(Dataset entries)

········

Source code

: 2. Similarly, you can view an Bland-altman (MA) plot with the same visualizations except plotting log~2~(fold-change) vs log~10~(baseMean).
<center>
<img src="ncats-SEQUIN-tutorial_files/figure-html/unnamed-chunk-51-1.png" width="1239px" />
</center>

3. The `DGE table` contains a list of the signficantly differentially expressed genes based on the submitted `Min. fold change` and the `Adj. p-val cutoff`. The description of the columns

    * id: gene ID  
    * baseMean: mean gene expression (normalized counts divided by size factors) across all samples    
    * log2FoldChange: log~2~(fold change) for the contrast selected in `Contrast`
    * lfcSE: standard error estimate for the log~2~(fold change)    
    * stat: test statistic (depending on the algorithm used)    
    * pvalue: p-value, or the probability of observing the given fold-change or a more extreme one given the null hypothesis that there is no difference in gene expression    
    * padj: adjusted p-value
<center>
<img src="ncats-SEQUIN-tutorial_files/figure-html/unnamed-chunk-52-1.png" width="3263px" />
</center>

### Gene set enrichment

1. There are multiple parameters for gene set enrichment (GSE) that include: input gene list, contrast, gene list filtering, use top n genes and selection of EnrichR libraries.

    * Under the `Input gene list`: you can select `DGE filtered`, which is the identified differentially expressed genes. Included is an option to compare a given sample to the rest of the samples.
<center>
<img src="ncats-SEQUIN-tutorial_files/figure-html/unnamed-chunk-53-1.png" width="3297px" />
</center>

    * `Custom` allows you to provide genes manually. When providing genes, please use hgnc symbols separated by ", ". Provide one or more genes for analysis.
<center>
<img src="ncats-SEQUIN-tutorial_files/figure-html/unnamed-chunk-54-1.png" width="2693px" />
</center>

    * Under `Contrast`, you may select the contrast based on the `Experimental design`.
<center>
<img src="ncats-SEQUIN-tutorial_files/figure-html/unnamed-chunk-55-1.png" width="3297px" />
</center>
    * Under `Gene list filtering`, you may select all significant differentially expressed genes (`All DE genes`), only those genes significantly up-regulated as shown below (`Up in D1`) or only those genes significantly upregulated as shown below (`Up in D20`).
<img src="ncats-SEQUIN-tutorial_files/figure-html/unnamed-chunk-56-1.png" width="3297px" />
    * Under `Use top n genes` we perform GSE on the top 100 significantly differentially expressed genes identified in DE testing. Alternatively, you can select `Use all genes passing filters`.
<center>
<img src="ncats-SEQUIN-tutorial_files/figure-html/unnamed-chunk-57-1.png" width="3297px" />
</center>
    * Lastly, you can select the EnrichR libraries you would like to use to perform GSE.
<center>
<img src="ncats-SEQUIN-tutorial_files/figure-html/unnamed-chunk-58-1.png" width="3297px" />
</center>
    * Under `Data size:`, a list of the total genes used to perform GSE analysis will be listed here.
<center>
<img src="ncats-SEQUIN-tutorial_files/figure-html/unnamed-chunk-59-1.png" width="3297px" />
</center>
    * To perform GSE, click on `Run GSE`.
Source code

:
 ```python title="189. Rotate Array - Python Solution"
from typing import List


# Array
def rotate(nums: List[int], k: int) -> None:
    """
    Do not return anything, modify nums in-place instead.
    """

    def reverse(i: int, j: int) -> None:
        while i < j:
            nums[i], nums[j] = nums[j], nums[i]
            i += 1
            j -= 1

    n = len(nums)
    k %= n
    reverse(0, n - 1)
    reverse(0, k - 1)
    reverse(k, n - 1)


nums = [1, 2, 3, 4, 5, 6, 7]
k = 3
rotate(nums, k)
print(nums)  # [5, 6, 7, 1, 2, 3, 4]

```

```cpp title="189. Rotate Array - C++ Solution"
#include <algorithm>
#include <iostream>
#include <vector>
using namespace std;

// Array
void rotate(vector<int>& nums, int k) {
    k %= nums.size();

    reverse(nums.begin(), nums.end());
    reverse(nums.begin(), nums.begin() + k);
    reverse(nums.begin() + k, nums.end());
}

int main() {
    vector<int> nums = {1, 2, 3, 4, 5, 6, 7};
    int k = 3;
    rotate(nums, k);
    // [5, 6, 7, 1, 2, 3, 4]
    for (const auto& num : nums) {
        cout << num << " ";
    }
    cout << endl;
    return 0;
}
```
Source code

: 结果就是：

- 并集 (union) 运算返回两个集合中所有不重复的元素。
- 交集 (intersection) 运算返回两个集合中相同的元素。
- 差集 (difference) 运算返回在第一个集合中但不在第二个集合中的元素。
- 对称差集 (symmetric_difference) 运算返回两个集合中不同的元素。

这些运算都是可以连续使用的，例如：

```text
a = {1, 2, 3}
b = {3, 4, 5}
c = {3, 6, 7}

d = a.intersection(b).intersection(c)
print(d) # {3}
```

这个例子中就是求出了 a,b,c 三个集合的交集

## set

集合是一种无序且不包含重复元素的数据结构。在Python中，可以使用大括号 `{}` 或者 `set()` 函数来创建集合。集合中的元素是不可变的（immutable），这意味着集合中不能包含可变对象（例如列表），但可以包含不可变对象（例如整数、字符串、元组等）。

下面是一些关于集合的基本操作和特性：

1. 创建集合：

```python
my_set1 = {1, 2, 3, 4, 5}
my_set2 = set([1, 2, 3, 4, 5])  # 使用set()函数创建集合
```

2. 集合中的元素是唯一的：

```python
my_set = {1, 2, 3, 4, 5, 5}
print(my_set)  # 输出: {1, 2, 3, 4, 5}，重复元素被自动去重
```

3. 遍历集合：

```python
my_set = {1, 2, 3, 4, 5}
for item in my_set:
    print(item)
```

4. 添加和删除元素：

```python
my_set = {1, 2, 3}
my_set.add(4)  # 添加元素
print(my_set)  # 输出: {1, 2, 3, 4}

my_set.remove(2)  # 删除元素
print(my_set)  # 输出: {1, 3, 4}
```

········

▶ **Task to carry out**
Scan the data above for the word "width", then copy every line that holds it.

▶ **Response**
<img src="ncats-SEQUIN-tutorial_files/figure-html/unnamed-chunk-51-1.png" width="1239px" />
<img src="ncats-SEQUIN-tutorial_files/figure-html/unnamed-chunk-52-1.png" width="3263px" />
<img src="ncats-SEQUIN-tutorial_files/figure-html/unnamed-chunk-53-1.png" width="3297px" />
<img src="ncats-SEQUIN-tutorial_files/figure-html/unnamed-chunk-54-1.png" width="2693px" />
<img src="ncats-SEQUIN-tutorial_files/figure-html/unnamed-chunk-55-1.png" width="3297px" />
<img src="ncats-SEQUIN-tutorial_files/figure-html/unnamed-chunk-56-1.png" width="3297px" />
<img src="ncats-SEQUIN-tutorial_files/figure-html/unnamed-chunk-57-1.png" width="3297px" />
<img src="ncats-SEQUIN-tutorial_files/figure-html/unnamed-chunk-58-1.png" width="3297px" />
<img src="ncats-SEQUIN-tutorial_files/figure-html/unnamed-chunk-59-1.png" width="3297px" />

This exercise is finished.